Poster Session 4
Category: Digital Health Technologies (DHT)
Poster Session 4
Joe Haydamous, MD (he/him/his)
PGY1
Department of Obstetrics, Gynecology and Reproductive Sciences, McGovern Medical School at UTHealth Houston
Department of Obstetrics and Gynecology, McGovern Medical School at UT Health, Houston, Texas, United States
Laura Diab, MD (she/her/hers)
Division of Maternal-Fetal Medicine, Department of Obstetrics, Gynecology and Reproductive Sciences, McGovern Medical School at UTHealth Houston
Houston, Texas, United States
Analuisa C. Mosqueda, MD
Division of Maternal-Fetal Medicine, Department of Obstetrics, Gynecology and Reproductive Sciences, McGovern Medical School at UTHealth Houston
Houston, Texas, United States
Sabrina C. DaCosta, MD
Division of Maternal-Fetal Medicine, Department of Obstetrics, Gynecology and Reproductive Sciences, McGovern Medical School at UTHealth Houston
Houston, Texas, United States
Irene A. Stafford, MD, MPH, MS
Associate Professor
Division of Maternal-Fetal Medicine, Department of Obstetrics, Gynecology and Reproductive Sciences, McGovern Medical School at UTHealth Houston
Houston, Texas, United States
Clinically relevant questions were compiled using CDC, ACOG, and WHO guidelines, as well as topics frequently discussed in patient forums.

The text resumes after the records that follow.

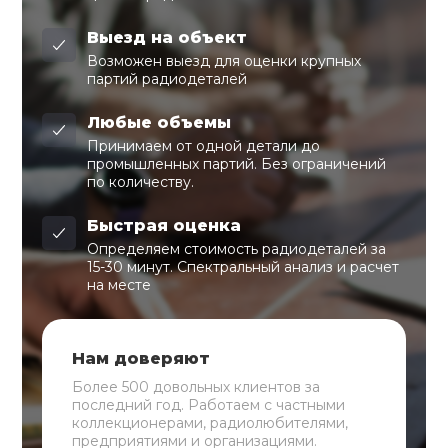
Выезд на объект
Возможен выезд для оценки крупных
партий радиодеталей
Любые объемы
Принимаем от одной детали до
промышленных партий. Без ограничений
по количеству.
Быстрая оценка
Определяем стоимость радиодеталей за
15-30 минут. Спектральный анализ и расчет
на месте
Нам доверяют
Более 500 довольных клиентов за
последний год. Работаем с частными
коллекционерами, радиолюбителями,
предприятиями и организациями.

Responses were generated using GPT-4 and evaluated by six independent experts in obstetrics, maternal-fetal medicine, and infectious disease. Reviewers rated each response on a 5-point Likert scale across three domains: accuracy, completeness, and safety. Each question was submitted using one of two standardized prompts simulating either patient or provider communication styles. The complete list of questions and prompts appears in Figure 1. Questions were grouped into four categories: General Knowledge, Public Health/Prevention, Treatment, and Diagnostic Interpretation.
Results:
ChatGPT responses showed high performance across all domains, with mean scores of 4.38 for accuracy, 4.49 for completeness, and 4.47 for safety. Between 88% and 92% of evaluations received scores of 4 or higher. Public Health/Prevention questions achieved the highest overall scores, averaging 4.67 or above in each domain. General Knowledge items also performed well, especially in safety (4.79) and completeness (4.75). Treatment-related responses maintained strong ratings across all categories (≥4.33), showing good guideline alignment. Although Diagnostic Interpretation responses were accurate (4.33) and safe (4.50), completeness was lower (4.17), with reviewers noting missing nuance in complex cases. Importantly, no unsafe or misleading content was identified by any reviewer.
Conclusion:
ChatGPT produced safe, accurate, and generally complete responses to syphilis-in-pregnancy questions. Its strong performance in public health and general education supports cautious integration into prenatal counseling workflows. Enhancing diagnostic depth should be prioritized while maintaining the observed high safety profile.